Besides exploring Bocks a bit yesterday, I’ve been giving thought to what sorts of springtime beers have been taking hold (here in America, at least) as a “traditional” spring beer.
Of course, the short answer is “none”; there is no one particular style emerging that fills the role in the way that Bocks have. American brewers brew what strikes their fancy for the season, if they focus on the season at all.
But there are trends. Empirically I would point to a range of beers that are pale-ish (up to red and brown), crisp and refreshing, probably hoppy, but with a bigger malt bill and strength that what you would expect from a summer ale—something that drinks equally well on a hot day as a cool one.

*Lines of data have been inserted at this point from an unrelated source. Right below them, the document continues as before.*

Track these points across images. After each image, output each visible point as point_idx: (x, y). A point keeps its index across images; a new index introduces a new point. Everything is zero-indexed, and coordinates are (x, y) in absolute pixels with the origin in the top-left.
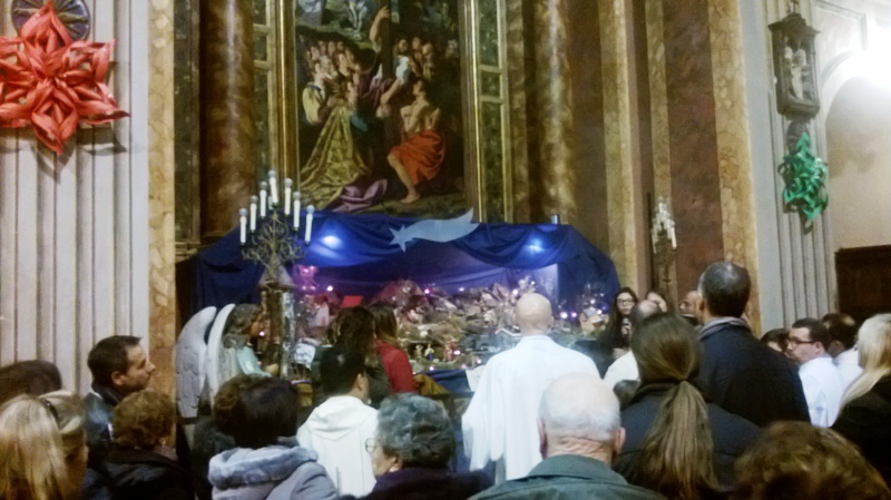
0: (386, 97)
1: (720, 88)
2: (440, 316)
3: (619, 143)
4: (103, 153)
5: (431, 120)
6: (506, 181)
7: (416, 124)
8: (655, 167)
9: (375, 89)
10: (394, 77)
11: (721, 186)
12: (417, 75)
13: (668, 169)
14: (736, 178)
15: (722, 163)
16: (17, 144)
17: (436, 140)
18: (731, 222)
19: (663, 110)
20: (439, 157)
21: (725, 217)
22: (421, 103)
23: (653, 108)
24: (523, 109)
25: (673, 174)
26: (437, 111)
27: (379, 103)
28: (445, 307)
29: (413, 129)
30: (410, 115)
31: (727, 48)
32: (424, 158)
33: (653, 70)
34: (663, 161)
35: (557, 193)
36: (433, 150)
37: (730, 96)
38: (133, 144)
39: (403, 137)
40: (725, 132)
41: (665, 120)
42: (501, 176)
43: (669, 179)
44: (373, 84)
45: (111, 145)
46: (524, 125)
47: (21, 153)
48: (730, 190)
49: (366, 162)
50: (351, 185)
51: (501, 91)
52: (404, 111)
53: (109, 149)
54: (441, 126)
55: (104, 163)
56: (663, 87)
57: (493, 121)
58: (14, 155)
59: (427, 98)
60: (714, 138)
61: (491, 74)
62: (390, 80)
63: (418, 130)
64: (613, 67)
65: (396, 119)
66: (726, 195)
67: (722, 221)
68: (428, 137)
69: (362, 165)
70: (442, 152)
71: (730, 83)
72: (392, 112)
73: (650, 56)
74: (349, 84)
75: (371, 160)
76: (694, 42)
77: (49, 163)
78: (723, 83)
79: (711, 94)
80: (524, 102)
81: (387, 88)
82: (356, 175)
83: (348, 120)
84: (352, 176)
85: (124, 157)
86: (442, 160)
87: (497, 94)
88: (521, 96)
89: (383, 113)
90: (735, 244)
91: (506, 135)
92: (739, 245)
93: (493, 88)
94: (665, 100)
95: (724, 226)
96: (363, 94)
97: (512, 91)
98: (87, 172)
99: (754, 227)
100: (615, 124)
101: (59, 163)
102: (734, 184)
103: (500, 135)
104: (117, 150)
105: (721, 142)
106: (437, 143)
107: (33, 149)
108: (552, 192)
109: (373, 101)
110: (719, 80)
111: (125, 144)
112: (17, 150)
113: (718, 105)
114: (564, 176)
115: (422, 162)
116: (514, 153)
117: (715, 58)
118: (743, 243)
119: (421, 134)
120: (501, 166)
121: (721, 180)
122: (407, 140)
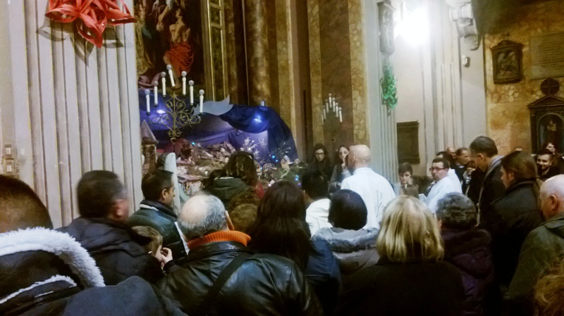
0: (161, 17)
1: (354, 35)
2: (206, 161)
3: (287, 60)
4: (110, 46)
5: (186, 36)
6: (225, 78)
7: (178, 37)
8: (311, 75)
9: (155, 11)
10: (166, 5)
11: (353, 89)
12: (178, 4)
13: (320, 78)
14: (361, 85)
15: (353, 77)
16: (62, 35)
17: (189, 48)
18: (358, 108)
19: (317, 44)
20: (190, 60)
21: (354, 106)
22: (180, 24)
23: (310, 42)
24: (233, 34)
25: (323, 81)
26: (189, 30)
27: (157, 21)
28: (207, 156)
29: (177, 40)
30: (175, 31)
31: (358, 13)
32: (183, 61)
33: (311, 20)
34: (317, 72)
35: (262, 88)
36: (187, 55)
37: (359, 40)
38: (127, 41)
39: (171, 46)
40: (355, 59)
41: (318, 49)
42: (222, 75)
43: (320, 83)
44: (154, 7)
45: (114, 41)
46: (234, 43)
47: (65, 41)
48: (358, 92)
49: (152, 60)
50: (144, 74)
51: (221, 21)
52: (172, 27)
53: (113, 43)
54: (191, 40)
55: (112, 52)
56: (317, 30)
57: (217, 39)
58: (61, 42)
59: (184, 20)
60: (349, 62)
61: (216, 9)
62: (163, 6)
63: (179, 41)
64: (284, 15)
65: (167, 32)
66: (355, 94)
67: (352, 108)
68: (184, 46)
69: (149, 62)
70: (192, 57)
71: (360, 33)
72: (165, 28)
73: (309, 10)
74: (140, 6)
75: (154, 59)
76: (338, 7)
77: (81, 51)
78: (355, 32)
79: (347, 38)
80: (234, 29)
81: (162, 11)
82: (146, 68)
83: (140, 30)
84: (144, 68)
85: (122, 49)
86: (192, 61)
87: (218, 22)
88: (232, 26)
89: (160, 28)
90: (360, 120)
91: (224, 50)
92: (362, 122)
93: (216, 18)
94: (318, 38)
95: (354, 111)
96: (149, 13)
97: (227, 22)
98: (103, 59)
99: (369, 112)
100: (284, 49)
101: (87, 51)
102: (361, 88)
103: (221, 49)
104: (118, 45)
105: (353, 64)
106: (189, 51)
107: (71, 39)
108: (259, 87)
109: (154, 19)
110: (353, 30)
111: (122, 41)
112: (63, 40)
113: (352, 44)
114: (265, 78)
115: (182, 63)
116: (228, 60)
117: (351, 17)
118: (365, 120)
119: (181, 44)
120: (222, 69)
121: (353, 86)
122: (173, 47)
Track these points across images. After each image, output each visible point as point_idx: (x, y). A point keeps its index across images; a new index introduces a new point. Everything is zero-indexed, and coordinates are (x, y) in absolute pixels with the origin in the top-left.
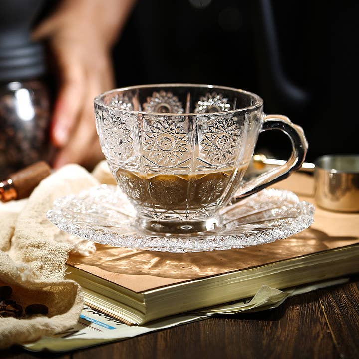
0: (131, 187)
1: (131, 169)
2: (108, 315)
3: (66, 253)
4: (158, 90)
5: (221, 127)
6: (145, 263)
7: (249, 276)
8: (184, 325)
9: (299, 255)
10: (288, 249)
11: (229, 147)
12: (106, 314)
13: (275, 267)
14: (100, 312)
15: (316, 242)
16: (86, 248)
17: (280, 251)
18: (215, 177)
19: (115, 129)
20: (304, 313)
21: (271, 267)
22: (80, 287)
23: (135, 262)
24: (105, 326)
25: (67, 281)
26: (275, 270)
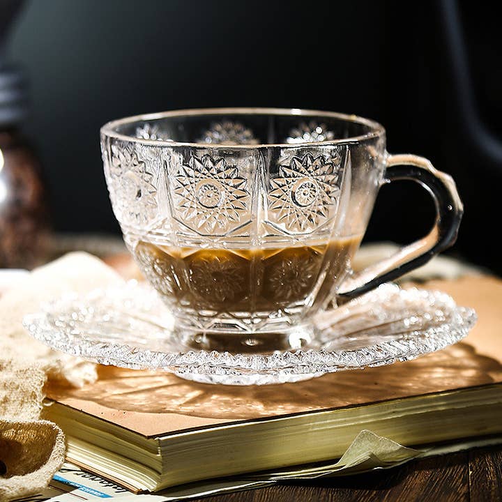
0: (158, 274)
1: (157, 241)
2: (106, 479)
3: (44, 373)
4: (219, 119)
5: (303, 169)
6: (176, 398)
7: (347, 419)
8: (226, 494)
9: (440, 391)
10: (425, 382)
11: (318, 202)
12: (103, 478)
13: (396, 407)
14: (92, 474)
15: (477, 373)
16: (81, 375)
17: (410, 384)
18: (296, 255)
19: (130, 172)
20: (435, 480)
21: (388, 408)
22: (61, 433)
23: (160, 396)
24: (95, 493)
25: (42, 422)
26: (394, 412)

Pretty loose! But then I’m on the West Coast of the U.S., where beer drinkers’ tastes have been spoiled by bold beer with lots of hops. As a point of reference, I would look toward American/Northwest Red Ales like Deschutes Cinder Cone Red (which I’ll have a review of soon), or paler-but-hoppy beers like Sierra Nevada’s ESB (Early Spring Beer).
Bière de Mars is another spring style, a French-Belgian style of beer brewed in (you guessed it) March. I like Jolly Pumpkin‘s description which could fit the style pretty well:
A sustaining beer that is brewed to comfort in the gusty ides of March and welcome in a wealth of warmer weather.
Besides Jolly Pumpkin, the best-known examples probably come from New Belgium Brewing, Brewery Ommegang, and Flying Dog. These are robust Bières de Garde that are earthy, spicy, fruity, and complex—perfect beers for cool spring evenings.
But remember what I said about there truly being no particular tradition being adhered to? Take a look at BeerAdvocate’s Top Spring Seasonals to really bring this home. Dark Lord Imperial Stout? Live Oak Hefeweizen? Melt Down Double IPA? All I can say is, “Wow.”